The Most Famous Insider Trading Scandals

The stock market, just like any other business, is a business that every investor gets into to make a profit. Every person invests their hard-earned money believing that the money will earn interest after some time. For the market to be free and fair, everyone should know what they need to know. Knowing something the other parties do not know to their advantage; then the business becomes fraudulent and illegal.

Photo by Alesia Kozik from Pexels

Such dealings are called insider trading. It is an unlawful practice where people trade to their advantage after accessing confidential information. Such practices have led to scandals in the stock exchange market.

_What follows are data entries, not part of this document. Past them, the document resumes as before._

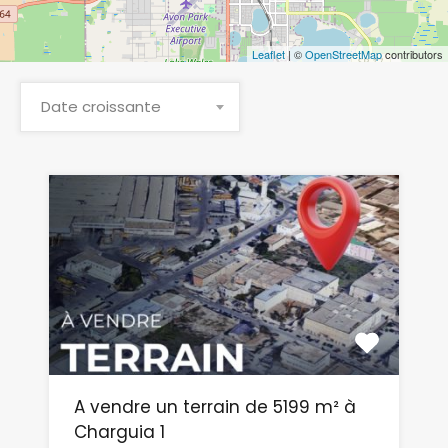
Leaflet
| ©
OpenStreetMap
contributors
Date croissante
A vendre un terrain de 5199 m² à
Charguia 1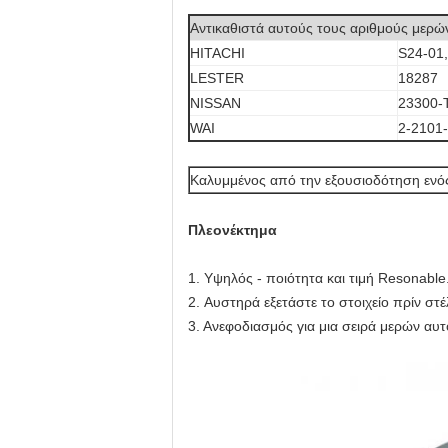
Αντικαθιστά αυτούς τους αριθμούς μερώ
HITACHI
S24-01
LESTER
18287
NISSAN
23300-
WAI
2-2101
Καλυμμένος από την εξουσιοδότηση ενός
Πλεονέκτημα
1. Υψηλός - ποιότητα και τιμή Resonable
2. Αυστηρά εξετάστε το στοιχείο πρίν στέλ
3. Ανεφοδιασμός για μια σειρά μερών αυ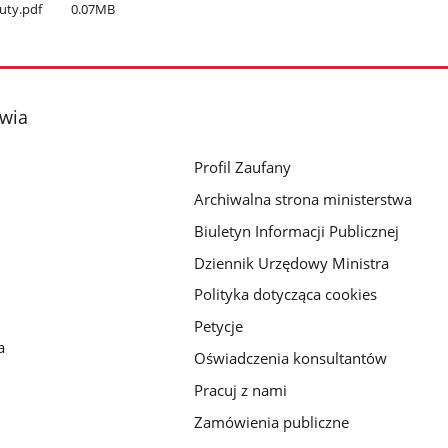
euty.pdf
0.07MB
owia
Profil Zaufany
Archiwalna strona ministerstwa
Biuletyn Informacji Publicznej
Dziennik Urzędowy Ministra
Polityka dotycząca cookies
Petycje
a
Oświadczenia konsultantów
Pracuj z nami
Zamówienia publiczne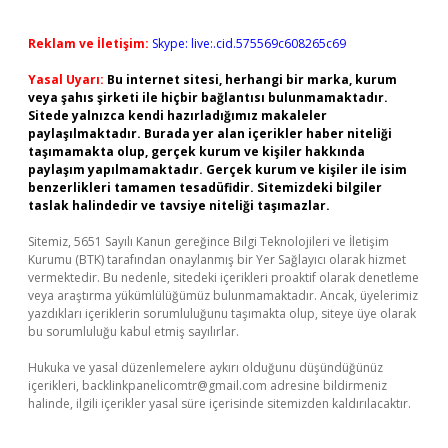
Reklam ve İletişim:
Skype: live:.cid.575569c608265c69
Yasal Uyarı:
Bu internet sitesi, herhangi bir marka, kurum
veya şahıs şirketi ile hiçbir bağlantısı bulunmamaktadır.
Sitede yalnızca kendi hazırladığımız makaleler
paylaşılmaktadır. Burada yer alan içerikler haber niteliği
taşımamakta olup, gerçek kurum ve kişiler hakkında
paylaşım yapılmamaktadır. Gerçek kurum ve kişiler ile isim
benzerlikleri tamamen tesadüfidir. Sitemizdeki bilgiler
taslak halindedir ve tavsiye niteliği taşımazlar.
Sitemiz, 5651 Sayılı Kanun gereğince Bilgi Teknolojileri ve İletişim
Kurumu (BTK) tarafından onaylanmış bir Yer Sağlayıcı olarak hizmet
vermektedir. Bu nedenle, sitedeki içerikleri proaktif olarak denetleme
veya araştırma yükümlülüğümüz bulunmamaktadır. Ancak, üyelerimiz
yazdıkları içeriklerin sorumluluğunu taşımakta olup, siteye üye olarak
bu sorumluluğu kabul etmiş sayılırlar.
Hukuka ve yasal düzenlemelere aykırı olduğunu düşündüğünüz
içerikleri,
backlinkpanelicomtr@gmail.com
adresine bildirmeniz
halinde, ilgili içerikler yasal süre içerisinde sitemizden kaldırılacaktır.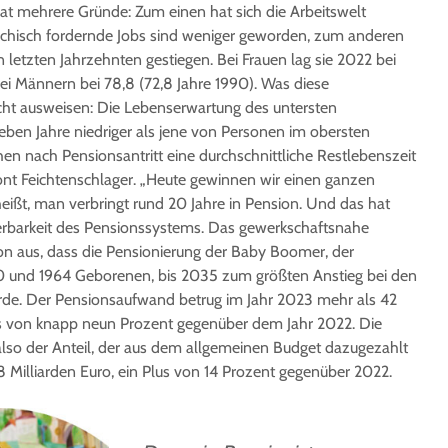
at mehrere Gründe: Zum einen hat sich die Arbeitswelt
sychisch fordernde Jobs sind weniger geworden, zum anderen
n letzten Jahrzehnten gestiegen. Bei Frauen lag sie 2022 bei
bei Männern bei 78,8 (72,8 Jahre 1990). Was diese
cht ausweisen: Die Lebenserwartung des untersten
eben Jahre niedriger als jene von Personen im obersten
en nach Pensionsantritt eine durchschnittliche Restlebenszeit
ont Feichtenschlager. „Heute gewinnen wir einen ganzen
eißt, man verbringt rund 20 Jahre in Pension. Und das hat
erbarkeit des Pensionssystems. Das gewerkschaftsnahe
n aus, dass die Pensionierung der Baby Boomer, der
0 und 1964 Geborenen, bis 2035 zum größten Anstieg bei den
de. Der Pensionsaufwand betrug im Jahr 2023 mehr als 42
Plus von knapp neun Prozent gegenüber dem Jahr 2022. Die
also der Anteil, der aus dem allgemeinen Budget dazugezahlt
 Milliarden Euro, ein Plus von 14 Prozent gegenüber 2022.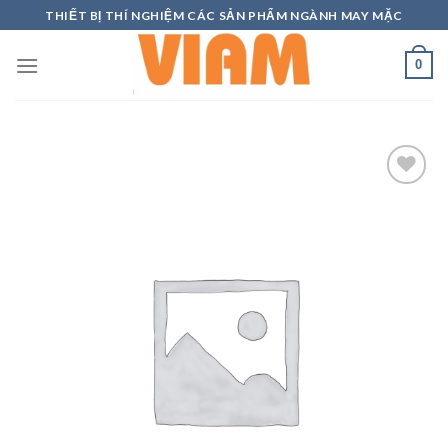
Skip
THIẾT BỊ THÍ NGHIỆM CÁC SẢN PHẨM NGÀNH MAY MẶC
to
content
0
Add to
wishlist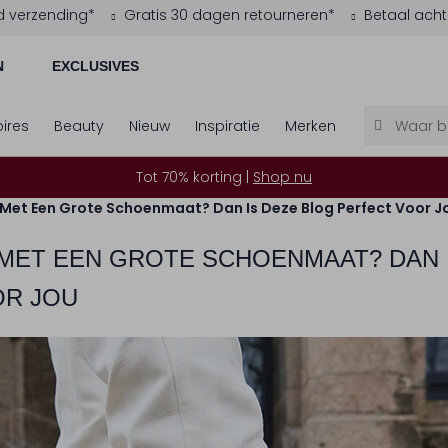
d verzending*
Gratis 30 dagen retourneren*
Betaal acht
N
EXCLUSIVES
ires
Beauty
Nieuw
Inspiratie
Merken
Tot 70% korting |
Shop nu
 Met Een Grote Schoenmaat? Dan Is Deze Blog Perfect Voor J
 MET EEN GROTE SCHOENMAAT? DAN 
OR JOU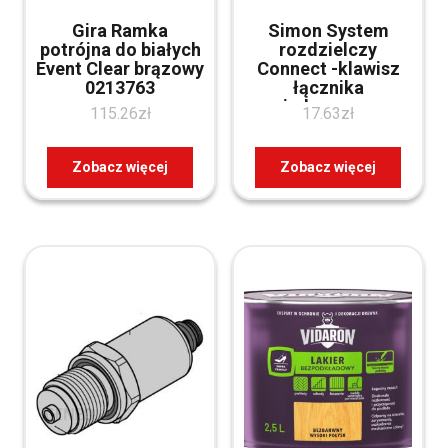
Gira Ramka
Simon System
potrójna do białych
rozdzielczy
Event Clear brązowy
Connect -klawisz
0213763
łącznika
pojedynczego z
115.26
zł
17.63
zł
podśw., K112/8
Zobacz więcej
Zobacz więcej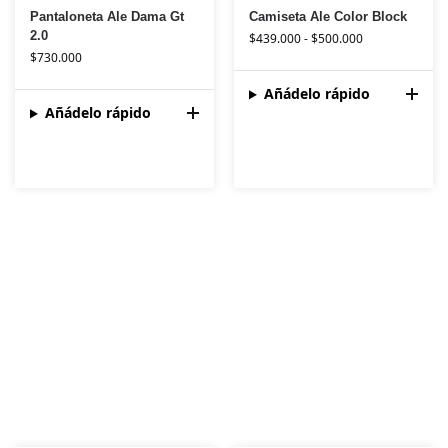
Pantaloneta Ale Dama Gt
Camiseta Ale Color Block
2.0
$
439.000
-
$
500.000
$
730.000
Añádelo rápido
Añádelo rápido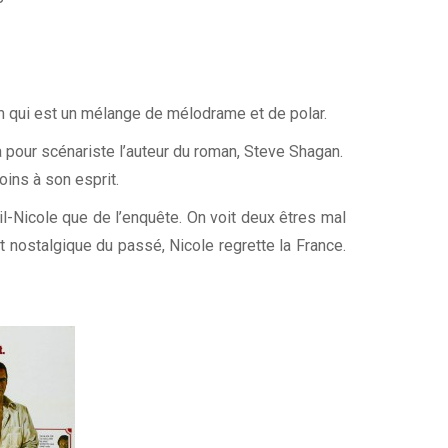
lm qui est un mélange de mélodrame et de polar.
 a pour scénariste l’auteur du roman, Steve Shagan.
oins à son esprit.
-Nicole que de l’enquête. On voit deux êtres mal
st nostalgique du passé, Nicole regrette la France.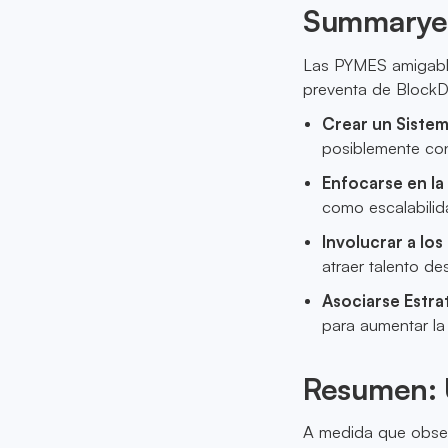
Summaryes
Las PYMES amigable
preventa de BlockD
Crear un Sistem
posiblemente co
Enfocarse en la
como escalabilid
Involucrar a lo
atraer talento des
Asociarse Estr
para aumentar la v
Resumen: 
A medida que observ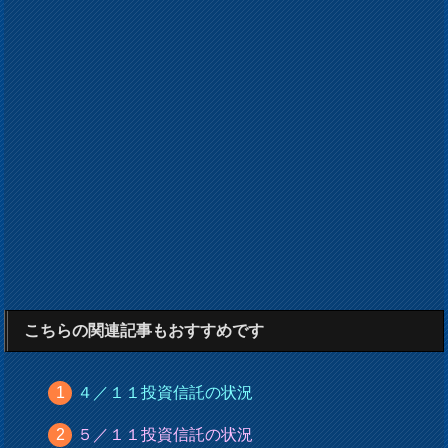
こちらの関連記事もおすすめです
４／１１投資信託の状況
５／１１投資信託の状況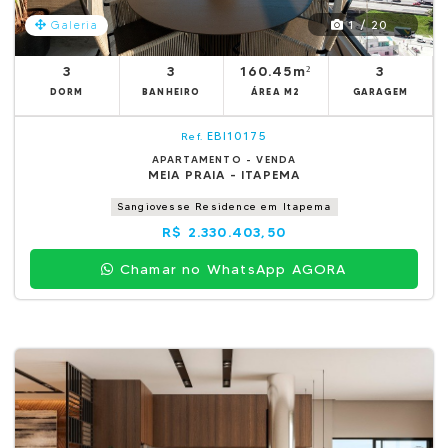
1 / 20
Galeria
3
3
160.45m²
3
DORM
BANHEIRO
ÁREA M2
GARAGEM
EBI10175
Ref.
APARTAMENTO - VENDA
MEIA PRAIA - ITAPEMA
Sangiovesse Residence em Itapema
R$ 2.330.403,50
Chamar no WhatsApp AGORA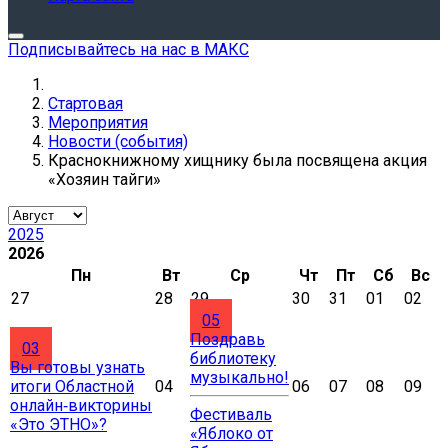
Подписывайтесь на нас в МАКС
Стартовая
Мероприятия
Новости (события)
Краснокнижному хищнику была посвящена акция
«Хозяин тайги»
2025
2026
Пн
Вт
Ср
Чт
Пт
Сб
Вс
27
28
29
30
31
01
02
05
Поздравь
03
библиотеку
Вы готовы узнать
музыкально!
итоги Областной
04
06
07
08
09
онлайн‑викторины
Фестиваль
«Это ЭТНО»?
«Яблоко от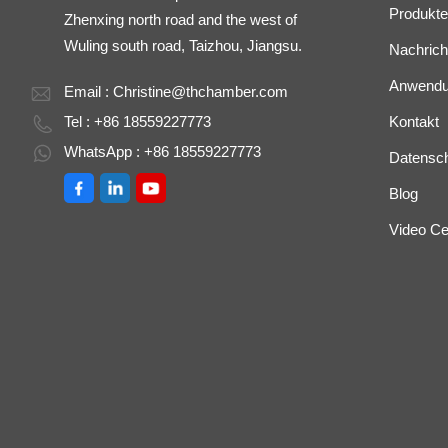
Produkte
Zhenxing north road and the west of
Wuling south road, Taizhou, Jiangsu.
Nachrich
Anwend
Email :
Christine@thchamber.com
Tel : +86 18559227773
Kontakt
WhatsApp : +86 18559227773
Datenschu
Blog
Video Ce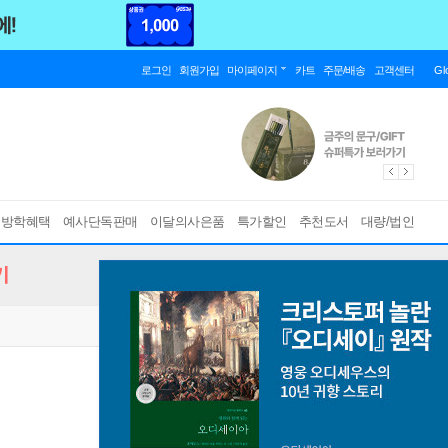
로그인
회원가입
마이페이지
카트
주문/배송
고객센터
Gl
름방학혜택
예사단독판매
이달의사은품
특가할인
추천도서
대량/법인
기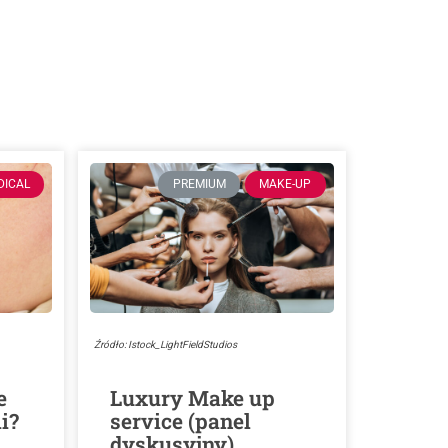
DICAL
PREMIUM
MAKE-UP
Źródło: Istock_LightFieldStudios
e
Luxury Make up
i?
service (panel
dyskusyjny)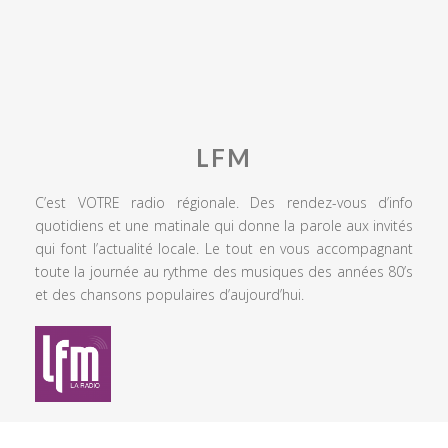
LFM
C’est VOTRE radio régionale. Des rendez-vous d’info
quotidiens et une matinale qui donne la parole aux invités
qui font l’actualité locale. Le tout en vous accompagnant
toute la journée au rythme des musiques des années 80’s
et des chansons populaires d’aujourd’hui.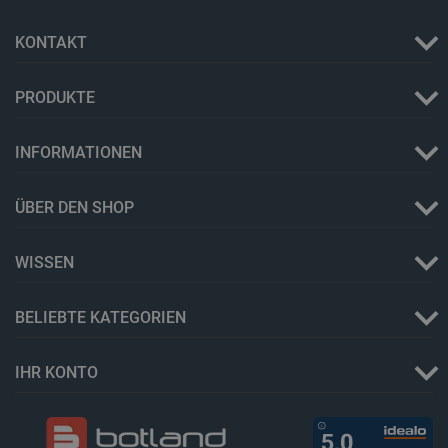
CookieScriptConsent
CookieScript
2 
KONTAKT
botland.de
PRODUKTE
INFORMATIONEN
isListDisplay
botland.de
ÜBER DEN SHOP
WISSEN
LaSID
Quality Unit
LLC
botland.de
BELIEBTE KATEGORIEN
IHR KONTO
_smvs
.botland.de
59
49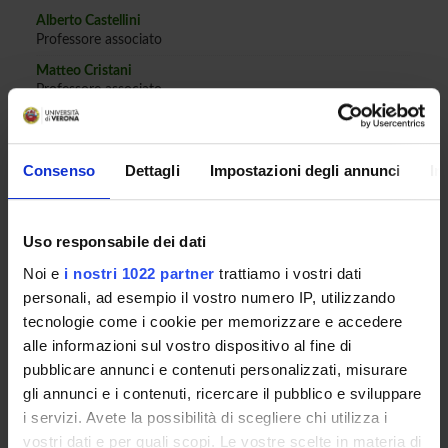
Alberto Castellini
Professore associato
Matteo Cristani
Professore associato
Tewabe Chekole Workneh
Borsista
Consenso
Dettagli
Impostazioni degli annunci
In
COMPETENZE
Uso responsabile dei dati
PROGETTI
Noi e
i nostri 1022 partner
trattiamo i vostri dati
personali, ad esempio il vostro numero IP, utilizzando
LABORATORI E CENTRI DI RICERCA
tecnologie come i cookie per memorizzare e accedere
alle informazioni sul vostro dispositivo al fine di
pubblicare annunci e contenuti personalizzati, misurare
gli annunci e i contenuti, ricercare il pubblico e sviluppare
ATTIVITÀ
i servizi. Avete la possibilità di scegliere chi utilizza i
vostri dati e per quali scopi. Le vostre scelte in materia di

Insider trading scandals in the news

1. The Wall Street Journal Scandal

At the time of the scandal, Foster Winnas was a columnist at the wall street journal. He shared vital information with two stockbrokers about an article he was to publish in the journal. On knowing what Foster was to write, the two brokers used the information to their advantage in the market and made $690,000. They later tipped off Foster with an amount of $31,000. Such a business is illegal. It is considered a conspiracy to use what you know against people who do not understand what’s happening. Foster, alongside the two brokers, was convicted for insider trading.

2. Enron Scandal With Jeffrey Skilling

Jeffrey Skilling, for a long time, was the president of Enron where he used confidential information in the stock trade and made himself a fortune. In 2006, he was convicted for having done 19 crimes, insider trading being top of the list. The court found Jeffrey guilty and fines him $45 million. The case was later reviewed, and Jeffrey reduced his sentence by ten years after a sum of $40 million was seized to minimize damages on people involved in the Enron collapse.

3. The SAC Group Case

With Steven A. Cohen at the lead of the company, SAC Group was one of the most performing hedge funds throughout the country and worldwide. That was until the company was found guilty of allowing its clients and partners to participate in inside trading. Matthew Martoma and Michael Steinberg were some of the top traders convicted due to illegal practices. The SAC group had to pay a hefty fine amounting to $1.8 billion to allow unlawful practices under their watch.

4. The Galleon Group With Raj Rajaratnam

The Galleon group headed by Raj Rajaratnam was one of the most famous and well-doing hedge funds in the world. That changed when Raj, the CEO, was arrested after conspiring to practice insider trading. News had it that the deal would make Raj and the company $20 million richer. After a court hearing, Raj was found guilty on 14 counts and jailed. His accomplices, including the Galleon group manager and the former Goldman Sachs manager, were also convicted of giving Raj tips on insider trading.

5. The Golf Buddies Case

Have you ever found yourself in some deep mess due to things you said without giving much thought to them? After a long day, we tend to talk about how the day at work was and what ought to happen. That is what Scott London would share with a fellow golfer not knowing that Shaw was making hundreds of thousands out of the small talks. The mistake landed Scott in jail for 14 months and had to pay a fine to the government amounting to $100,000. Shaw later pleaded guilty and was convicted of insider trading.

There is no way and no time soon will insider trading be legal for the following reasons:

  • It gives the insider a competitive advantage higher than all the other trades

  • It provides the insider with the ability to control the stocks’ value so that they make a better interest

  • Insider trading lowers the fiduciary duty of the insider towards their clients and focus on benefiting themselves

If you are a beginner investor in the market, you should be very careful of insider trading to not get into the wrong side of the law. Understand the insider trading reports to ensure that nothing goes wrong when trading.